* **Activity**
Find the lines holding the string "esclusiva" in the data, then copy all of them.

* **Record set**
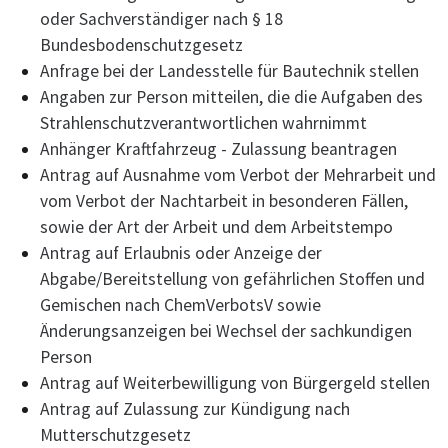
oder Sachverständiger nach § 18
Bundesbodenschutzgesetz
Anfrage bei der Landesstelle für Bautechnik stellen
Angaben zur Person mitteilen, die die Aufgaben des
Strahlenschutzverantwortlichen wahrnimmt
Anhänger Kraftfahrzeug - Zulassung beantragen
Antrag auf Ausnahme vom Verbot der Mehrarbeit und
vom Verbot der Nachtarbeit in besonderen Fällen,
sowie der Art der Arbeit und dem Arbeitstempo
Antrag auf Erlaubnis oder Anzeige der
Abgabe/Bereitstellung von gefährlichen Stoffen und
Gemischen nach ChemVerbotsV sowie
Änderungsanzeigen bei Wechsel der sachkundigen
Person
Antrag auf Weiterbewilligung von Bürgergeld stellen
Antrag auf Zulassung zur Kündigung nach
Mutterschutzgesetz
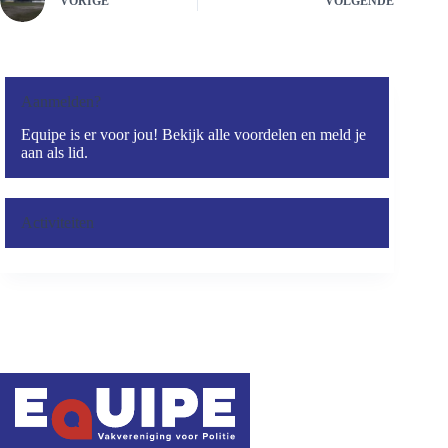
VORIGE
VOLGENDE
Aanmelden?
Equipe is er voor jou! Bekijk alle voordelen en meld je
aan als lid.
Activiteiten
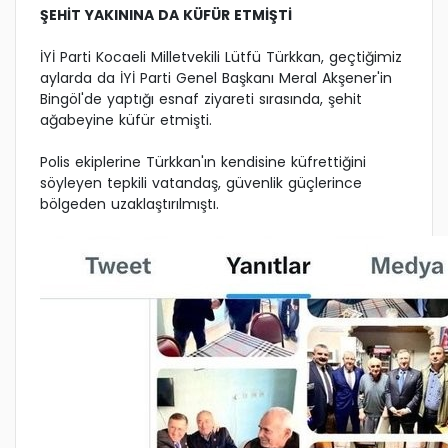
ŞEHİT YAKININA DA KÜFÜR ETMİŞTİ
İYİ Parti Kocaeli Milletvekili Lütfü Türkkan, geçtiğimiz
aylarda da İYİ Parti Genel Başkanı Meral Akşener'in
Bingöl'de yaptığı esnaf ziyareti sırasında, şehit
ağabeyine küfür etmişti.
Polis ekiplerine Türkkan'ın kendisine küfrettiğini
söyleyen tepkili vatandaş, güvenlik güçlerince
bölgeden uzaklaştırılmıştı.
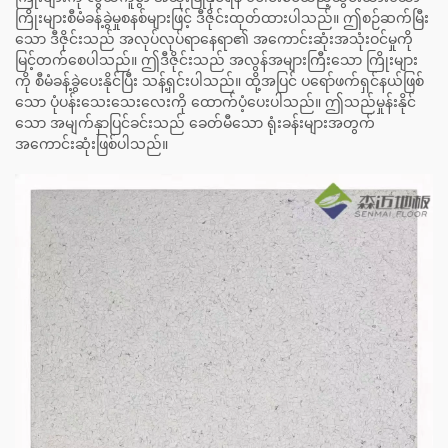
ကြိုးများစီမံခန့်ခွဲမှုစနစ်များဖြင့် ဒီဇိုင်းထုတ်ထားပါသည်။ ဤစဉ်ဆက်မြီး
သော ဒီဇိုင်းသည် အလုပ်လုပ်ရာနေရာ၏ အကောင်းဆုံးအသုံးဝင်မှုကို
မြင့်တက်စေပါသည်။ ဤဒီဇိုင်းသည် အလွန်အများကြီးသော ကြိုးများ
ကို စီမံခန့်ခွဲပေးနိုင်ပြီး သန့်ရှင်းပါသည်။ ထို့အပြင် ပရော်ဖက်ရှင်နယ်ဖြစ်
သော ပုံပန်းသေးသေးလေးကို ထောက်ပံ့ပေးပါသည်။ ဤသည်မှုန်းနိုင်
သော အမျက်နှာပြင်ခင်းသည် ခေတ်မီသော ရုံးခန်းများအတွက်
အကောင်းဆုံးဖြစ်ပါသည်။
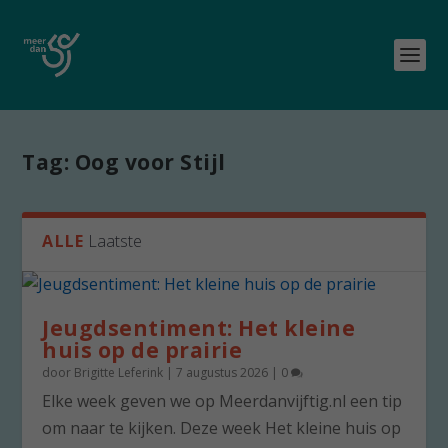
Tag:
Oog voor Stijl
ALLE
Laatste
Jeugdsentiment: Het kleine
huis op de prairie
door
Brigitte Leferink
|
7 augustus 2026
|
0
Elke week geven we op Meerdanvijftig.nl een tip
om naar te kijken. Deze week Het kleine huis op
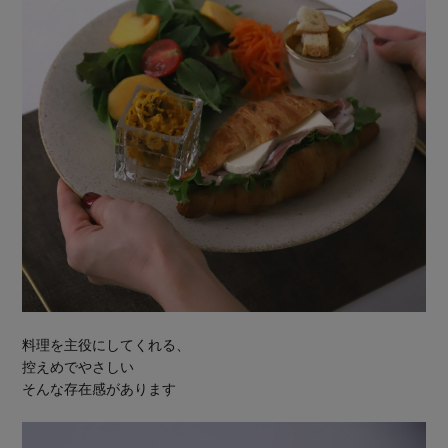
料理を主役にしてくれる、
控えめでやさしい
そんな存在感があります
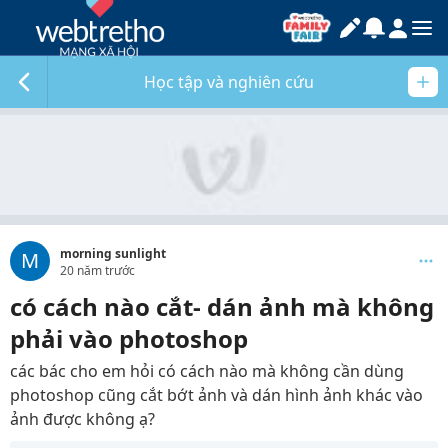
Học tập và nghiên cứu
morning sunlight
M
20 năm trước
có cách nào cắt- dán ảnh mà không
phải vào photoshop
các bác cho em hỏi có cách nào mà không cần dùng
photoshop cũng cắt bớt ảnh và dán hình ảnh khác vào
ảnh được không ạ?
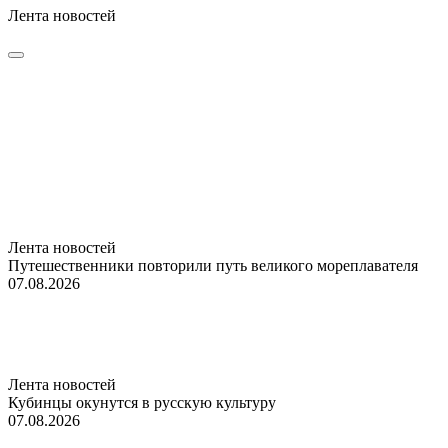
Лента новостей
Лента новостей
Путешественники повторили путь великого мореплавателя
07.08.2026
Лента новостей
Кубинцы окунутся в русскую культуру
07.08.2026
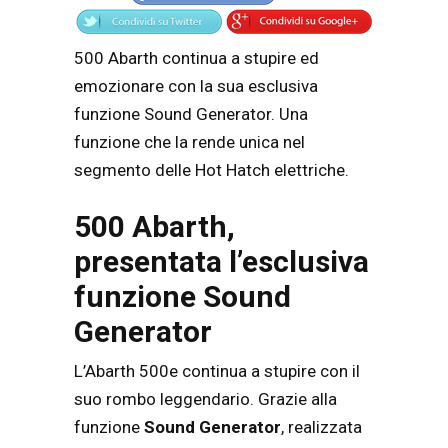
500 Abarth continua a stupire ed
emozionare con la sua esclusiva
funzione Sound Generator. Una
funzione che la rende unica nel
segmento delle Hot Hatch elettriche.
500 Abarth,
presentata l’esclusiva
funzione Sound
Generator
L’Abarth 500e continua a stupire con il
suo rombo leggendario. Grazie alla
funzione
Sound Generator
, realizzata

* **Response**
emozionare con la sua esclusiva
presentata l’esclusiva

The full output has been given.